Правильная молитва — это не труд, упражнение или благочестивая поза, но просьба дитяти, обращенная к сердцу Отца. Оттого молитва никогда не демонстративна — ни перед Богом, ни перед нами самими, ни перед другими. Если бы Бог не знал, в чем мои нужды, тогда мне пришлось бы раскидывать умом, как мне сказать Ему об этом, что сказать и сказать ли вообще. Итак вера, исходя из которой я молюсь, исключает любую рефлексию, любую демонстративность.
Молитва — это совершенно тайное. Она противопоставлена явности в любом виде. Кто молится, тот более ведает уже не себя, но только Бога, к Которому взывает. Поскольку молитва направлена не в мир, но устремлена исключительно к Богу, то это дело совершенно не демонстративное.

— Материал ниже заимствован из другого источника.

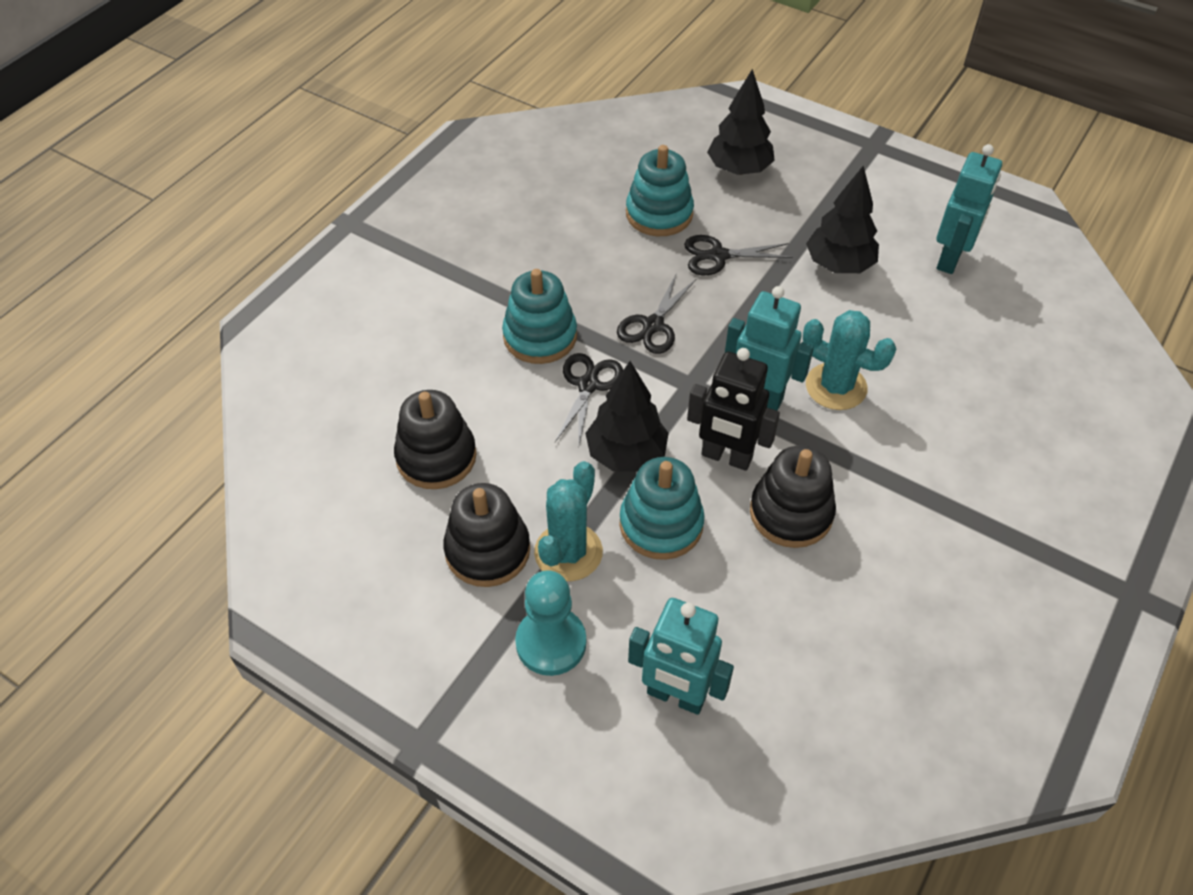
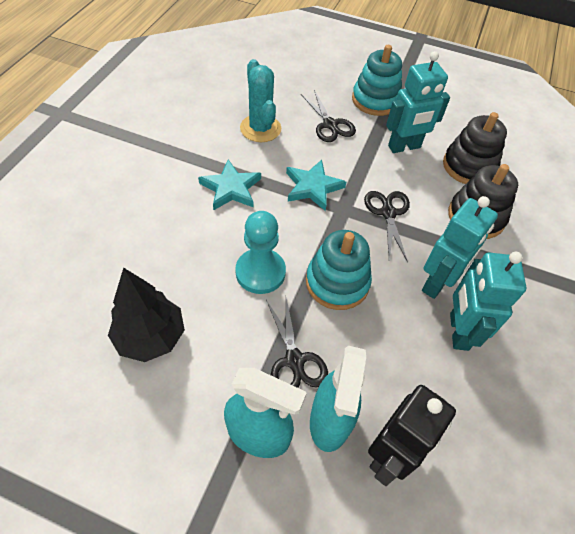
black stacking toy: 3 -> 2
black tree: 3 -> 1
turquoise cactus: 2 -> 1
turquoise spray bottle: 0 -> 2
turquoise stacking toy: 3 -> 2
turquoise star: 0 -> 2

Конечно, бывает, что молитва превращается в демонстрацию, в которой на свет выходит тайное. Это происходит не только в явной молитве, становящейся болтовней. Сегодня так случается очень редко. Но это безразлично, ибо это даже еще губительнее, если я сам — зритель моей молитвы, если я молюсь перед самим собой, если я удовлетворенно наслаждаюсь этим состоянием в качестве зрителя, если я изумленно или устыженно застаю себя в этом состоянии. Уличная открытость есть только наивная форма открытости, которую я себе готовлю. В своей комнате я тоже могу устроить бурную демонстрацию. Слово Иисуса можно исказить и там. Открытость, которую я себе ищу, состоит в таком случае в том, что я сразу и молящийся, и слушающий. Я слушаю себя, я слышу себя. Поскольку мне неохота ждать, пока Господь меня услышит, поскольку я вряд ли когда-нибудь смогу удостовериться в том, что моя молитва услышана Богом, то послушаюка я сам себя. Я утверждаю, что молюсь благочестиво, и в этом утверждении заключается удовлетворение от самовыслушивания. Моя молитва услышана. В этом моя награда. Поскольку я выслушан самим собой, Богу незачем меня выслушивать; поскольку себе в награду я приготовил явность, Бог не уготовит мне награды.